#### AVAILABLE DATA:
%%
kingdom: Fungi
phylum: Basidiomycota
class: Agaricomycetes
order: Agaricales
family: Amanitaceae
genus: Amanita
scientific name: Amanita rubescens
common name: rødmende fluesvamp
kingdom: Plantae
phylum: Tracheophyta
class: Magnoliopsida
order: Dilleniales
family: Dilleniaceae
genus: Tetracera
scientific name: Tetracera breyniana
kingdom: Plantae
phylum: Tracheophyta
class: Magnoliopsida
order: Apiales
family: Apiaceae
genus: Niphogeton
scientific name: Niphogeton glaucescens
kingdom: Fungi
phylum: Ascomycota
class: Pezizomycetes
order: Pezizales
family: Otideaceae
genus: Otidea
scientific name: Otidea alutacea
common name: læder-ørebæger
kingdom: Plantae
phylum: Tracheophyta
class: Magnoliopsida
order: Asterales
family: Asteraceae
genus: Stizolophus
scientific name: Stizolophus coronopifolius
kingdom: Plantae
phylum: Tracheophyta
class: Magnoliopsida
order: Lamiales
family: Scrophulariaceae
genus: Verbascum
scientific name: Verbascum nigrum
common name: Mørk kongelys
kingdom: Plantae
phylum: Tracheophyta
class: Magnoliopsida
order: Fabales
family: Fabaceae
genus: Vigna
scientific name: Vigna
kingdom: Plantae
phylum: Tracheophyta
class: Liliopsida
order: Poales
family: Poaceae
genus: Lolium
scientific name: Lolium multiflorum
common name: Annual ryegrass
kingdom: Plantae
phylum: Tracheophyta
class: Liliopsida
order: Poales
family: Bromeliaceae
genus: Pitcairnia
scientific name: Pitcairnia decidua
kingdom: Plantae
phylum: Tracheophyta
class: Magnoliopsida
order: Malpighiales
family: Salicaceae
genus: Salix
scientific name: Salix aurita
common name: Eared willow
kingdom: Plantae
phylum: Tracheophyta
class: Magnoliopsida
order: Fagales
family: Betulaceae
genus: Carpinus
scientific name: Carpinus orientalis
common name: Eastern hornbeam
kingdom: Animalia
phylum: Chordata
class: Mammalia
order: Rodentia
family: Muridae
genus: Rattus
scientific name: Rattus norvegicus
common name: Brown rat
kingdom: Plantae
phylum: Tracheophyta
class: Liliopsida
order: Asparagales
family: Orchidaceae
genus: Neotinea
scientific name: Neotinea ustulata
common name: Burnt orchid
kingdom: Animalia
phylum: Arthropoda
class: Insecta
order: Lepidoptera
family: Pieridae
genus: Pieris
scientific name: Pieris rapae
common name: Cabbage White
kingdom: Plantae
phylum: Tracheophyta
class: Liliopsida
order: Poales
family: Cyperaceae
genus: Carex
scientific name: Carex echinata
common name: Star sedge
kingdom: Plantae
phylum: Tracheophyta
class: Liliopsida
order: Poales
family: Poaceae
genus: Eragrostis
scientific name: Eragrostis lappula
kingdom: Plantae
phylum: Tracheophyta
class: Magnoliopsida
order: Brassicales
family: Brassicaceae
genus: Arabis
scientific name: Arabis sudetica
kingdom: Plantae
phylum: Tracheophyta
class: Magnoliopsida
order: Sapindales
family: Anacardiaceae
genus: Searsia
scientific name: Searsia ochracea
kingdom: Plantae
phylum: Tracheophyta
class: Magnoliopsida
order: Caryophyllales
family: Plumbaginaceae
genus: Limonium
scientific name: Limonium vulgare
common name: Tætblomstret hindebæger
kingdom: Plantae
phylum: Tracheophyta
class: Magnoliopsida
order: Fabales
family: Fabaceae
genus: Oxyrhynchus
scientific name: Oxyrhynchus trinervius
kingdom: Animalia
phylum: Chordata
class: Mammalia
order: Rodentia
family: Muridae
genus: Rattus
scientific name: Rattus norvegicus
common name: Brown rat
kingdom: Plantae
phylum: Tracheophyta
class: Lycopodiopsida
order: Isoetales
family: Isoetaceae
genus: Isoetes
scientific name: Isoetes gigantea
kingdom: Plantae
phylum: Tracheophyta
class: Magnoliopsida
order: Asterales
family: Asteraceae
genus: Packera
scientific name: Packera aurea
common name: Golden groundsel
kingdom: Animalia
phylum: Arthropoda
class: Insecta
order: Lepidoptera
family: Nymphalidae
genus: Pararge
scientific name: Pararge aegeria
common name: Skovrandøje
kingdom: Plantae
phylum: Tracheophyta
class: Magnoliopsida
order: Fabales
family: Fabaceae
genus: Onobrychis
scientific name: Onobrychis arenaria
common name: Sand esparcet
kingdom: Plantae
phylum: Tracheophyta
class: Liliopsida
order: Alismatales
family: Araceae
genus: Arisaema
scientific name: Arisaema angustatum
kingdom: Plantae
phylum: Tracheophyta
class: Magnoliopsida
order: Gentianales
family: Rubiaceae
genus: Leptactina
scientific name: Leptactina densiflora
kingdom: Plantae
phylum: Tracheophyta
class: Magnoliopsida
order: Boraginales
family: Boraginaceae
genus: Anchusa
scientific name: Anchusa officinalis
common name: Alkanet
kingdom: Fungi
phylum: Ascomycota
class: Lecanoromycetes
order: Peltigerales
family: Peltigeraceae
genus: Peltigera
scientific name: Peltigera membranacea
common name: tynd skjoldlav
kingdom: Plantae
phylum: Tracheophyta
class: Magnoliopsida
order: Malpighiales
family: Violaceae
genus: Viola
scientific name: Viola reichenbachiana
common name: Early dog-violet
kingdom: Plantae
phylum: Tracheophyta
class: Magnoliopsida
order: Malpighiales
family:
%%
#### TASK DESCRIPTION:
Return the lines above exactly as they appear, beginning at the line containing "class: Agaricomycetes" and stopping after the line containing "scientific name: Tetracera breyniana".

#### WRITTEN SOLUTION:
class: Agaricomycetes
order: Agaricales
family: Amanitaceae
genus: Amanita
scientific name: Amanita rubescens
common name: rødmende fluesvamp
kingdom: Plantae
phylum: Tracheophyta
class: Magnoliopsida
order: Dilleniales
family: Dilleniaceae
genus: Tetracera
scientific name: Tetracera breyniana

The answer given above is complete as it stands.